Two-Eyed Seeing in the Ocean Economy – Indigenous Knowledge and Western Science Working Together – National Indigenous Peoples Day
Oceans are not only an important part of our lives, but our livelihood. As we look to build the ocean economy for the benefit of all Canadians, there is a balance we must achieve, a respect we must demonstrate, and a commitment to sustainability we must employ.
The ocean has helped sustain us for generations. As we build our ocean economy, it’s up to us to do it in a way that helps mitigate risks and allows us to contribute to ocean health, so it continues to sustain those generations to come.
From time immemorial, Indigenous communities have had a strong presence and bond to the Oceans. This relationship is all encompassing and cannot be described with traditional boundaries. For instance, the Mi’kmaq are stewards of the marine environment for their ancestral home of Mi’kma’ki (the entire Atlantic region in Canada).
By referring to the ways of Msit-No’kmaw (“All my Relations”), it is understood that every living and non-living being must be treated with respect. All beings whether they are on land, freshwater or oceans are interconnected. This can be explained by observing the life cycle of diadromous fish, such as the Atlantic Salmon and the American Eel, which are an important species for the Mi’kmaq.
Indigenous involvement in fisheries, whether it be for commercial or ceremonial purposes are important for sustaining communities and livelihoods.
However, it is also understood that a balanced approach is needed to ensure this relationship between people and the marine environment can continue in the future.
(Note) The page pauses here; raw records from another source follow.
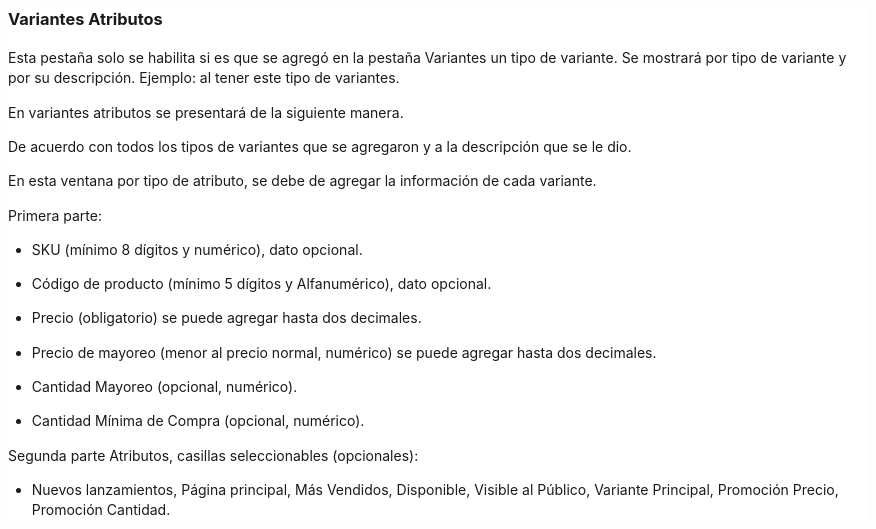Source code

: <img-lazy :src="$withBase('/img/variantes-7.png')" width="500" height="250" hspace="100" vspace="50"/>

### Variantes Atributos

Esta pestaña solo se habilita si es que se agregó en la pestaña Variantes 
un tipo de variante. Se mostrará por tipo de variante y por su descripción.
Ejemplo: al tener este tipo de variantes.

<img-lazy :src="$withBase('/img/variantes-atributos-1.png')" width="500" height="300" hspace="100" vspace="50"/>

En variantes atributos se presentará de la siguiente manera.

<img-lazy :src="$withBase('/img/variantes-atributos-2.png')" width="750" height="200" hspace="0" vspace="50"/>

De acuerdo con todos los tipos de variantes que se agregaron y a la 
descripción que se le dio.

En esta ventana por tipo de atributo, se debe de agregar la 
información de cada variante.

Primera parte:

* SKU (mínimo 8 dígitos y numérico), dato opcional.

<img-lazy :src="$withBase('/img/variantes-atributos-3.png')" width="600" height="100" hspace="100" vspace="50"/>

* Código de producto (mínimo 5 dígitos y Alfanumérico), dato 
opcional.

<img-lazy :src="$withBase('/img/variantes-atributos-4.png')" width="750" height="150" hspace="0" vspace="50"/>

* Precio (obligatorio) se puede agregar hasta dos decimales.

<img-lazy :src="$withBase('/img/variantes-atributos-5.png')" width="750" height="150" hspace="0" vspace="50"/>

* Precio de mayoreo (menor al precio normal, numérico) se 
puede agregar hasta dos decimales.

<img-lazy :src="$withBase('/img/variantes-atributos-6.png')" width="750" height="150" hspace="0" vspace="50"/>

* Cantidad Mayoreo (opcional, numérico).

<img-lazy :src="$withBase('/img/variantes-atributos-7.png')" width="750" height="150" hspace="0" vspace="50"/>

* Cantidad Mínima de Compra (opcional, numérico).

<img-lazy :src="$withBase('/img/variantes-atributos-8.png')" width="750" height="150" hspace="0" vspace="50"/>

Segunda parte Atributos, casillas seleccionables (opcionales):

* Nuevos lanzamientos, Página principal, Más Vendidos, 
Disponible, Visible al Público, Variante Principal, Promoción 
Precio, Promoción Cantidad.

<img-lazy :src="$withBase('/img/variantes-atributos-9.png')" width="750" height="100" hspace="0" vspace="50"/>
By practicing Netukulimk, the Mi’kmaq take only what is needed from the environment. Integral to this worldview is the responsibility of not harming or damaging the environment for the sake of the next seven generations. Netukulimk is not only a way of being, it serves as guiding principle for practicing sustainability.
The oceans also have a great cultural significance to Indigenous peoples. Legends and stories passed down orally from generation to generation offer knowledge about the marine environment. From the Mi’kmaq creation story to travel routes providing access to the Bay of Fundy, there are lessons and cultural practices that revolve around the oceans. Indigenous Knowledge offers a wholistic perspective, one that supports sustainability.
By practicing Etuaptmumk (“Two-Eyed Seeing”), two worldviews, western science and Indigenous Knowledge, can be brought together to develop best practices. The “Two-Eyed Seeing” approach gives the opportunity to build relationships, as well as integrate wholistic perspectives with science-based techniques.
We know when we come together and collaborate we may bring together different ideas, insights, and experience, but this only increases the opportunity for innovation. I look forward to continued, and even more, “Two Eyed Seeing” as we begin to realize this kind of collaborative innovation and work together toward sustainable ocean growth.